As usual, a grammar mistake exposes phishing attack

Oct 25, 2016 15:00 GMT  ·  By

One careless employee is all it takes to take down a company, as a recent incident report from the Exploratorium Museum reveals.

The incident in question took place on September 6, when an employee of the Museum of Science, Art, and Human Perception in San Francisco, also known as the Exploratorium, fell for a well-crafted spear-phishing email.

Early in the morning of September 6, an Exploratorium employee received an email from a mailing list she had subscribed to, which contained a link to a document shared among the mailing list's members.

When she accessed the link, the employee was welcomed by the familiar Google login screen, where she carelessly entered her credentials, without checking the URL. In reality, the employee had just sent her Gmail's account credentials on a phishing page, which sent them to a hacker overseas.

Attacker studied the hacked account for three days

As the Exploratorium Museum's IT staff explain, the hacker lay dormant for three days, during which he read the employee's email and studied her contact list.

On September 9, the attacker sprung into action. He logged into the employee's Gmail account and executed three operations.

First and foremost, the attacker deleted her contact list. Secondly, he redirected all incoming emails to the trash folder, and third and last, he sent out other spear-phishing emails to all her colleagues, based on what he thought her colleagues would normally expect to receive from the employee.

Grammar mistakes in spear-phishing emails strike again!!!

Despite this, Exploratorium's staff detected something suspicious about the email, which tried to lure users to a phony Google login page, with the promise of accessing a document titled "Explratorium Report." The problem was the Museum's mispelled name, an error a museum employee would never make, especially in a report.  

This is where those first two steps the attacker took came in handy. All the emails from friends asking the employee if she got hacked were redirected to the Trash folder. The employee was only alerted to the incident later on after someone came to her desk and told her what happened.

When the employee wanted to warn her friends not to open her previous email, she discovered that her address book had been deleted.

Attackers were from Nigeria

Fortunately, by this time, the Museum's IT staff had been alerted and stepped in to mitigate the attack by sending a company-wide alert, and resetting the employee's Gmail password.

The phishing page that tricked the Exploratorium employee
The phishing page that tricked the Exploratorium employee

Unfortunately, the harm had already been done, as some workers fell victims to the employee's email, and had entered their Gmail credentials on the phishing page.

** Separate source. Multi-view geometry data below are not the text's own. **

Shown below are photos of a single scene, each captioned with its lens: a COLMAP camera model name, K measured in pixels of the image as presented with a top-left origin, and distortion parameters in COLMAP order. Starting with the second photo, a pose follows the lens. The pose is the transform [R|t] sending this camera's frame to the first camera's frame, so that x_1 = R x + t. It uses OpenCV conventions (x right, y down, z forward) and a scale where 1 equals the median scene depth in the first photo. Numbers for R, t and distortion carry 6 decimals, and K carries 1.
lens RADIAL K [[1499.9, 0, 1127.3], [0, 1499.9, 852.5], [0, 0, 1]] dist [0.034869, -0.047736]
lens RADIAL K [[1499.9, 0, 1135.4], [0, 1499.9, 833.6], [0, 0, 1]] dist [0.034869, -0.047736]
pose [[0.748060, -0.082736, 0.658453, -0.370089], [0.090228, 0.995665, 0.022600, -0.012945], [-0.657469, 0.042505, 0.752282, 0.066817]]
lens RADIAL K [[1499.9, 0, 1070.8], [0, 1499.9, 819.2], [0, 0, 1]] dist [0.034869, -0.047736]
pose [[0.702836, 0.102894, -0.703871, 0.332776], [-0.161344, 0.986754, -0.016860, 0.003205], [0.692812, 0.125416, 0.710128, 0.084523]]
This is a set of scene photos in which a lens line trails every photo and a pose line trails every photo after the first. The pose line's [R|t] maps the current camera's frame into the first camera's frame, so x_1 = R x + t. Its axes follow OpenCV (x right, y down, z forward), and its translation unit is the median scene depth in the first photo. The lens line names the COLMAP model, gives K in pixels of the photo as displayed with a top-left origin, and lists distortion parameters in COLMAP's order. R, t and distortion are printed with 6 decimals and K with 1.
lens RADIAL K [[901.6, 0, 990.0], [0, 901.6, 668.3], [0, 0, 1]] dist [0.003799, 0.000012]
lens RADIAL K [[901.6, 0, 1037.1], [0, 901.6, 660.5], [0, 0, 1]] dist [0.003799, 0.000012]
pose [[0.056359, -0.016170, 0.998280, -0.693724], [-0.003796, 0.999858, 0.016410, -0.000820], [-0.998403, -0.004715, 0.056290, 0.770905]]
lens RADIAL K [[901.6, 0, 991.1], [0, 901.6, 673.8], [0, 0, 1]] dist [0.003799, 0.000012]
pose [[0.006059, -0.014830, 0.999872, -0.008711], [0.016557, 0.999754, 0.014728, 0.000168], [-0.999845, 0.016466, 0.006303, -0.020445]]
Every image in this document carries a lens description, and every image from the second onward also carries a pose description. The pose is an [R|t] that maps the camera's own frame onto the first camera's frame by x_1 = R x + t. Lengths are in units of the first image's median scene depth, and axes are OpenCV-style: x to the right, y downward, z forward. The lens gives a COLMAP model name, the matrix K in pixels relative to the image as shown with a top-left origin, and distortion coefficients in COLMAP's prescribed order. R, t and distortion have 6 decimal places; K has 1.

"Throughout the next several weeks our email accounts were being periodically probed for password weaknesses," the Exploratorium IT staff explains. "These alerts had a chilling quality to them, a bit a like if you changed the locks on your house and then received a note every time someone tried to break in with the old key."

IT staff said that 54 employees had clicked on the phishing email, but it's uncertain how many had entered their credentials.

A subsequent investigation using the forensic tools from Google Apps revealed that the attackers were based in Nigeria, and had rented a server in North Dakota from where they accessed the employee's Gmail account, and another server in Texas, where they hosted the phishing pages.